Monday 16 September 2013

Not necessarily 5% of everything

When it comes to the way in which governments spend money, “need” - and I put it in quotes because although it’s easy to say, it isn’t at all easy to define – should be a more important driver than equality, a point which I highlighted in this post last week.  Ultimately that assertion is the basis of much of the argument for Barnett reform – Wales has greater need per head on average for those services which are devolved to the Welsh government and should therefore receive a greater share of resources.
It does not mean of course that that greater need is equally distributed across the whole of Wales (similarly, the English average is just that – an average - as well; it varies greatly across England).  It often strikes me as being incongruous, at the least, to see politicians arguing for a reform of the Barnett formula to give Wales a greater share, and then jumping on bandwagons about “postcode lotteries” within Wales when they see inequalities within our country.
Fairness is difficult to define when we look simply at revenue expenditure on devolved matters.  It’s even harder to define when we look at major capital infrastructure projects – such as HS2 for instance.
The call for a Barnett consequential for HS2 has a certain political appeal, supporting the narrative that Wales is losing out, but surely the nature of individual capital projects is that they will inevitably favour some areas over others.  The question of fairness is only relevant when looking at the total of all capital expenditure over a longer period rather than individual projects.
There’s a further complication as well – capital projects which impact major conurbations are likely to be more expensive in terms of £ per mile of road or railway than the same or similar projects in rural areas.  Does that mean that London “needs” more capital expenditure per head than Wales, and that a needs-based distribution should proportionately give a greater share to London?
Or what about the putative HS3?  If a line is built providing fast rail services to Bristol and Cardiff, what proportion of that expenditure should be counted as “Welsh”?  Probably 90% of the capital expenditure would be in England – but that would not reflect the way in which any benefits are shared.
I’m not actually arguing that London should get a greater share of UK capital expenditure; nor even that Wales gets her fair share at present.  But the simplistic response demanding our Barnett share of capital expenditure based on an arithmetical percentage of individual capital projects no more reflects need than does the current Barnett formula.  The question of fairness is far more complex than that.


Glyndo said...

"If a line is built providing fast rail services to Bristol and Cardiff, what proportion of that expenditure should be counted as “Welsh”?"
How about condering the proportion of passengers that travel all the way to Wales compared to the proportion that only stay on board within England?

Pete said...

I've been reading the points being made about the High Speed Rail system with some concern. Your post on "Needs" brings it to a head.
If capital expenditure goes towards providing an improved service from South Wales to London, the outcome will surely be that firms will find it easier to recruit from England than from Wales. If expertise can be found in North or even Mid Wales, but the commute is easier, quicker and cheaper from the South of England, how does this benefit Wales?
What is being done to improve travel around Wales? Improving career opportunities inside Wales would be a far better way of satisfying a need than increasing the London-centric nature of the Island.

John Dixon said...


That depends on whether the trains would actually stop in England. If they were to run via a hub at Heathrow (assuming that Heathrow is still there), then that would be a point to consider; but the distance from London to Cardiff/ Bristol is so short that I'd assume a non-stop service, with passengers wanting to get out at intermediate stops continuing to use the 'old' line. If they were to stop, everywhere that the existing service stops, they'd hardly qualify as high speed any more.

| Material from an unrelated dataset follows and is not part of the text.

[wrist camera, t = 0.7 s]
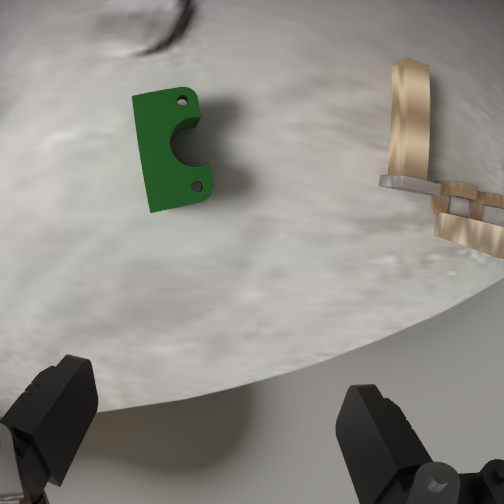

Much of the debate around HS2 has centred on its use by business and the benefit that business gains. I think that's something of a red herring - the issue for me is about transport capacity and planning in more general terms. I simply don't believe much of the talk about the impact on business.

That doesn't mean that you comment about travel within Wales isn't a relevant one; we need to improve that as well. They don't have to be alternatives though.